Tom Holland and Dominic Sandbrook in their The Rest is History podcast pointed out that such a desire to return to a more pure origin is currently happening in two different ways in academia.  On the right there are calls to return to traditional values where Shakespeare often stands as a talisman for the more true root of education, while at the same time, more left wing thinkers call for subjects to be decolonised and the curriculum ‘diversified’.

Each in their own way are calling for a perceived taint to be removed from learning, to become closer to what they think of as its origins.

Being concerned about the truth is a good thing though, right?  Well, it depends.  As more and more ‘truths’ become available to us, it can feel overwhelming and therefore it becomes more attractive to hold on to one of them and decide ‘that’ll do,  I don’t need anymore’.  As Harry Enfield’s bluff Yorkshireman creation would have it, ‘I know what I like, and I like what I bloody well know!’  And woe betide anyone or any institution which might challenge that truth.  The thing about truth however, if these columns have told us anything, is that it’s not as simple as being a thing.

The ancient Greeks, who certainly knew a thing or two, came up with some wonderful stories which are as true as they always were.  That’s the thing about real truth, I guess.  The closest we get to the truth is via stories, as a wise man once said.

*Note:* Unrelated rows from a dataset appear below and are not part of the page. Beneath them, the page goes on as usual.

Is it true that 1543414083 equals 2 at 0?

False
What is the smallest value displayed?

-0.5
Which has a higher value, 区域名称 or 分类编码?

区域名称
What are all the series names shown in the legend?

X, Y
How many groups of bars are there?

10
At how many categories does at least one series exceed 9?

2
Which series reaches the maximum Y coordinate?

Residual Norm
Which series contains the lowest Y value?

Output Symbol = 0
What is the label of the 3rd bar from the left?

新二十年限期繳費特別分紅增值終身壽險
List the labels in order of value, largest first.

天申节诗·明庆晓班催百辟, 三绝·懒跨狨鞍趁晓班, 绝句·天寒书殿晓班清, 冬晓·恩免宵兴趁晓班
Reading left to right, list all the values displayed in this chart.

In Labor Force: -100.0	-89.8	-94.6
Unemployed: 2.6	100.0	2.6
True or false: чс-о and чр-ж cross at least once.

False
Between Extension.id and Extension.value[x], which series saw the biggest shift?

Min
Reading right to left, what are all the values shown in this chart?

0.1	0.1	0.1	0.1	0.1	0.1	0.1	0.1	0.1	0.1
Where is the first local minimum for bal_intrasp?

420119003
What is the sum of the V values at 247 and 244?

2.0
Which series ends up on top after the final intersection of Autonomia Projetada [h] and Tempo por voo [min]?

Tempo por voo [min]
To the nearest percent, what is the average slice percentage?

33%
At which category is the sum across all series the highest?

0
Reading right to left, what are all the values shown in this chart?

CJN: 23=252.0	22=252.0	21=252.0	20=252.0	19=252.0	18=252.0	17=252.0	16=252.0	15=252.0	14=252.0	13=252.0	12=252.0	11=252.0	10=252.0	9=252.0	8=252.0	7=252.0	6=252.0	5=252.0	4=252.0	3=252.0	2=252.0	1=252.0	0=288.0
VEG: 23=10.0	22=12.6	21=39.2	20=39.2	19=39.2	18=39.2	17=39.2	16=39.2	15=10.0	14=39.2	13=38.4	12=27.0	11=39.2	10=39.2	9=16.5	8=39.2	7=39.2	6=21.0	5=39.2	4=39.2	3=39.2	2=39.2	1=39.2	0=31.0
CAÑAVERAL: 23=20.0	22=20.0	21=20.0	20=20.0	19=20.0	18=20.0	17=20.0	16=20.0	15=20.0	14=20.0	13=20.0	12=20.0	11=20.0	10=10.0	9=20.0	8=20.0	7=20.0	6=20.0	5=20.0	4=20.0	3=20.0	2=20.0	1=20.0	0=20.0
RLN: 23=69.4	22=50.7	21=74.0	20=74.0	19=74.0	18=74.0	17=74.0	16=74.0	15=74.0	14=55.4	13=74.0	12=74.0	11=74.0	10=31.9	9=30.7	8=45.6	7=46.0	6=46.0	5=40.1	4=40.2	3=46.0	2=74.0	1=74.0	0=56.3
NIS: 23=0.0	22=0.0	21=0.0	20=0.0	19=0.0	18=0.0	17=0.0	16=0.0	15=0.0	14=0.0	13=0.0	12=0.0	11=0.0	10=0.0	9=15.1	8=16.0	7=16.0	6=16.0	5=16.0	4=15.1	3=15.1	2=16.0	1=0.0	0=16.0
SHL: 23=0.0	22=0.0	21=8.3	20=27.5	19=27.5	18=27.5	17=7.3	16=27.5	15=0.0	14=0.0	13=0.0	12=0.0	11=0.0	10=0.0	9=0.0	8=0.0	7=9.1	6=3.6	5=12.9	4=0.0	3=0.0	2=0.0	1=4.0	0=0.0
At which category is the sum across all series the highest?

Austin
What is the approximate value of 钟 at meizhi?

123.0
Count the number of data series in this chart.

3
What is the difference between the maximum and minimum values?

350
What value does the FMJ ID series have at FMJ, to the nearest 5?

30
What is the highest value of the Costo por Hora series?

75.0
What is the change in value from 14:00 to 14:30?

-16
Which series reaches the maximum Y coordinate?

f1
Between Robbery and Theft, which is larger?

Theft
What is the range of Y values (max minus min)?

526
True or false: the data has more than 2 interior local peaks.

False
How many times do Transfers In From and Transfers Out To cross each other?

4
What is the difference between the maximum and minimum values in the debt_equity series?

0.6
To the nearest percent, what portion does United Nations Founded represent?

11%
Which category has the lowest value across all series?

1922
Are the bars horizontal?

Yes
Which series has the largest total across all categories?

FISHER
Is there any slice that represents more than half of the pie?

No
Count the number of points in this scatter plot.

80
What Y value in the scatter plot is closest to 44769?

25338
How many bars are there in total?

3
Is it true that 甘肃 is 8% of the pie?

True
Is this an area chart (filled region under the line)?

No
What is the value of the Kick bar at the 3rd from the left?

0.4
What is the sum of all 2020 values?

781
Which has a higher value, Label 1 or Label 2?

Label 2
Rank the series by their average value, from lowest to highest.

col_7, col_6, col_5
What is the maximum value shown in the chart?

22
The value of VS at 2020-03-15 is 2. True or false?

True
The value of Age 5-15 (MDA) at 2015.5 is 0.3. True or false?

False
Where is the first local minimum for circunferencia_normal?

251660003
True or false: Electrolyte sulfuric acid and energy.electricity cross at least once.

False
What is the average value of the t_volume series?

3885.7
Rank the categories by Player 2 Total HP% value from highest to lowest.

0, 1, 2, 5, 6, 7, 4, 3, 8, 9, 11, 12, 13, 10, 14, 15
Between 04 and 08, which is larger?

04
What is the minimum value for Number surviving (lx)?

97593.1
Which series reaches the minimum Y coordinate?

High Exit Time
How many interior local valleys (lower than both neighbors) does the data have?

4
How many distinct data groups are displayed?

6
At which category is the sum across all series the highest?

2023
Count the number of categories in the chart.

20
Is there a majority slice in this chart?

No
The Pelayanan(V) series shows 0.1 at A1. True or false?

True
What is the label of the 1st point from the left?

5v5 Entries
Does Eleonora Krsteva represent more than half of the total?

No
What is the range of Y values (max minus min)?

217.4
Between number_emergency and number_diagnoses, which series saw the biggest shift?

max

One of those stories speaks of how Zeus didn’t want to give us fire.  He was afraid that with fire, humanity would do away with the need for the gods.  He wasn’t wrong.  He was Zeus after all.  Prometheus disagreed with Zeus, stole fire from heaven, gave it to man, and the rest is history. Literally.

Immortal Prometheus got punished by being chained to a mountainside and having his liver torn out by an eagle.  Being an immortal liver, it grew back and every day was torn out again until he was rescued by Heracles.

The other punishment was that Zeus and pals created Pandora (the ‘all gifted’) and sent her down as the first woman.  She was also given a jar; sometimes called a box after the mistaken Latin translation by Erasmus.  Erasmus, translating Hesiod’s pithos, a storage jar for oil or grain into the Latin word pyxis meaning box.  It’s easily done. I imagine the font in his newly printed translation was a bit blurred.  So anyway, Pandora came to earth if you remember, and she was told that she shouldn’t look into the jar.

She was beautiful, she had everything; all the gifts of all the gods were given to her but she also had a curiosity and, of course, she opened the jar.  I’m sure you all know what happened next.  With the lid removed, out flew hardship, lies, deceit, murder, pestilence etc.  In short, all the ills of the world, and just like that, the Golden Age was over. She slammed the lid back on but one little fairy remained; Elpis or ‘Hope’. In this case, Elpis had not left the building.

The Greeks had this understanding that when we have something that seems to be great, there is no possibility but that it also contains its opposite.  Having the impossible amounts of information at our fingertips which printing brought us and continues today in the virtual printing of the interweb, is undoubtedly a great thing but also a very not great thing.

Maybe next time we will talk about the coincidence of opposites.  But we have holidays to contend with between now and then.  May yours be wonderful and full of magic and enchantment.

Until next time Happy Reading/Finding Elpis.

Director’s Tip #10

Finding it hard to get that sheen on your shoes?

To give brown leather shoes and boots an extra shine, rub them with the inside of a banana skin before polishing them in the usual way. Do the same for black leather by adding a few drops of orange juice to the polish.